Johnson spotted me and demanded to know why my “pansy ass” was lurking around outside by myself rather than going after tail with them. I ignored him (with enormous self-restraint!) and tried to move farther down the quadrangle, but he followed, taunting. For whatever reason, he seems to find it unnatural that I won’t come out to the brothels. I don’t know what it is about me that infuriates him so much, as I don’t see him pestering McGee, and McGee is perhaps the archetypal “pansy ass.”

Johnson was drunk and determined to pick a fight, throwing all sorts of insults, many revolving around my questionable gender and my alleged choices of barnyard lovers. For my part, I couldn’t think of a response aside from “unlick’d bear whelp”
and “mad mustachio purple-hued maltworm,” neither of which I think Bill S. intended for such a situation. Then he tossed a verbal grenade (one I shan’t repeat) that hit a bit too close to home, and I started for him. I think I would’ve gotten into a fight if the door to the ward hadn’t opened. I saw the night nurse silhouetted in the rectangle of light and I melted back into the building, hurrying up to the dormitory. When I looked out the window, Johnson, Pate, and the girls had disappeared and a very confused Diggens stood in the yard being scolded by the nurse.

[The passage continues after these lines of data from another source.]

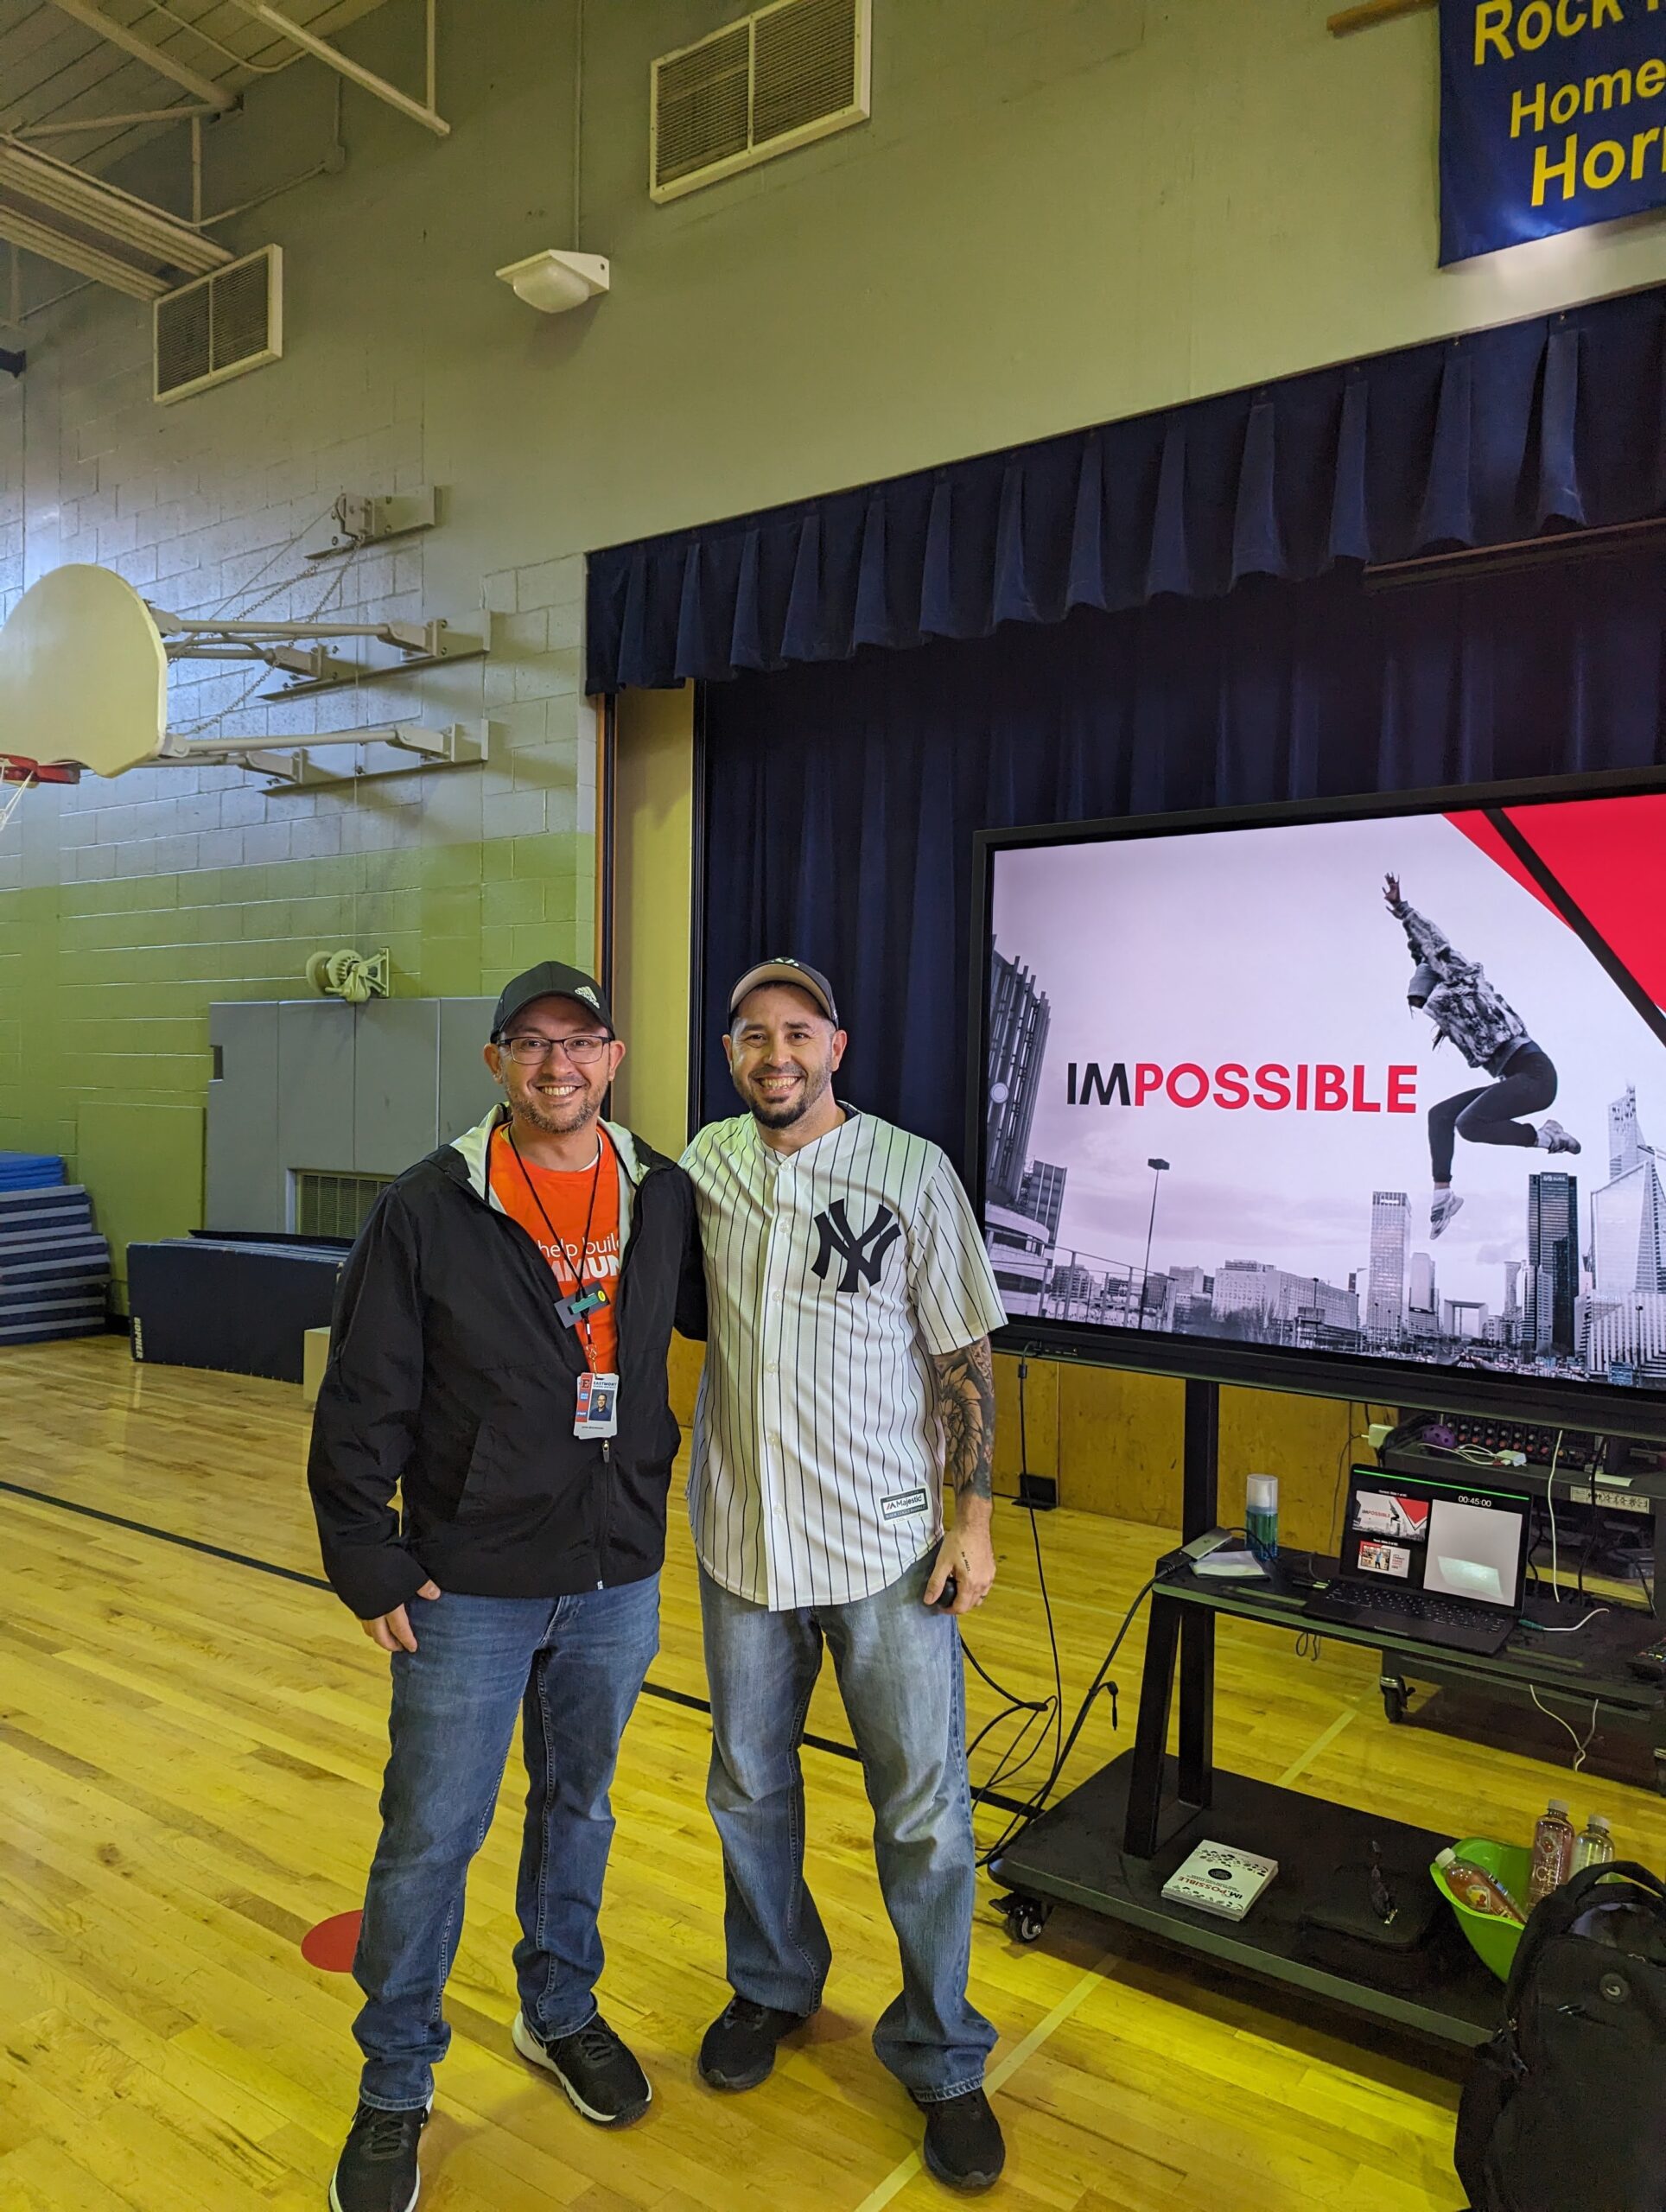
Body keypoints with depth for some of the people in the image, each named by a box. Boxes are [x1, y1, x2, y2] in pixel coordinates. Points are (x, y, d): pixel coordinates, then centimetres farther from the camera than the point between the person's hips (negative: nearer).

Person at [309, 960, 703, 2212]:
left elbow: (718, 1316, 13)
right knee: (431, 1838, 9)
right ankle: (396, 2087, 32)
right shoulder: (429, 1210, -12)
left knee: (578, 1808, 21)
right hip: (469, 1590, -3)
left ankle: (561, 2013, 45)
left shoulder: (666, 1200, -3)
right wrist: (371, 1566, -8)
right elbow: (361, 1404, -8)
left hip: (617, 1584, 3)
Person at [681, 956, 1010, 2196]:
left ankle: (941, 2058, 28)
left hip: (888, 1545, -3)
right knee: (750, 1788, 19)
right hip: (743, 1535, 4)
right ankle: (773, 1989, 44)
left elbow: (965, 1354, -6)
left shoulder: (911, 1171, -9)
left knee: (925, 1811, 6)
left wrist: (975, 1519, -8)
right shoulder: (707, 1162, 1)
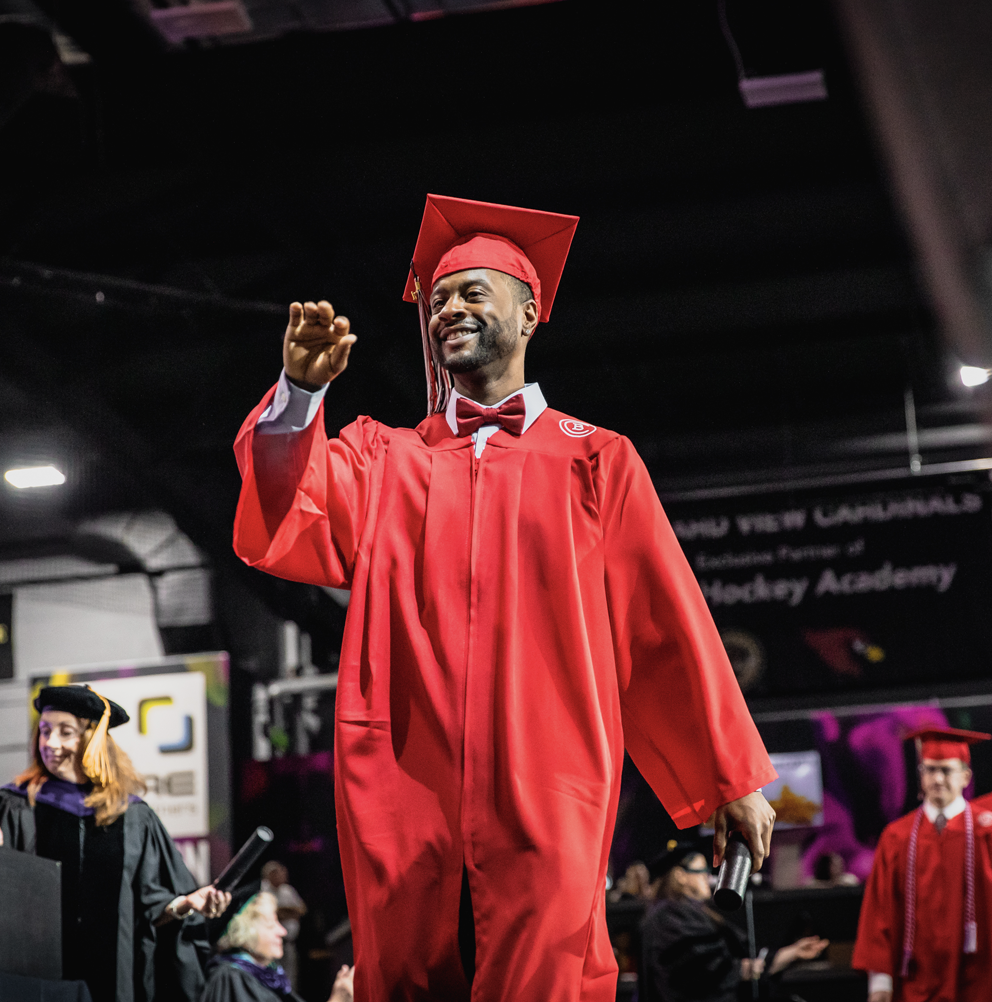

Believe me, Sue, neither fighting nor being alone is how I’d hoped to spend my Christmas this year. The only thing that made it all bearable was the chance that, for at least an instant at the stroke of midnight, we touched hands across the miles.

Well, Sue, the
mère
who owns the café is wiping down mugs and giving me a pointed look. A quick glance at my new wristwatch shows that I’ve been here for much longer than I thought. I will close for now, but I will be watching the post every day for your next letter.

   Love you,

   Davey

Edinburgh

7 January 1916

Davey,

What was it that Johnson said that “hit a bit too close to home”? You can’t tell a thrilling story like that and then leave out the “punch line,” as you Americans would say.

I’ve just received a letter from my mother. She’s finally letting Willie enlist. He’s been wearing her down over the past year and a half. Finlay won’t be going back to the front, so she is secure in at least one son surviving the war.

Who knows what she thought when I disappeared? I didn’t tell anyone I was leaving—aside from Willie, that is, and he didn’t know why. We snuck from the cottage while Da was checking the lobster traps and Màthair was down on the shingle gathering up seaweed for the garden. I left a wee note saying there was something I had to do and I would write but it would be at least a fortnight before I returned. I knew it would be some time before they could decipher my scrawl (how
do
you do it, Davey?). I was fairly confident that neither would think to check the pier for me and that I could be halfway to London before anyone got the idea to question the ferryman. Willie loves a good adventure, and I was certain he wouldn’t give it away too soon, no matter how fit to bursting he was. I’m going straight home from Edinburgh and have the whole train trip home to concoct a convincing story as to what gave me enough courage to cross the water by myself. Any suggestions?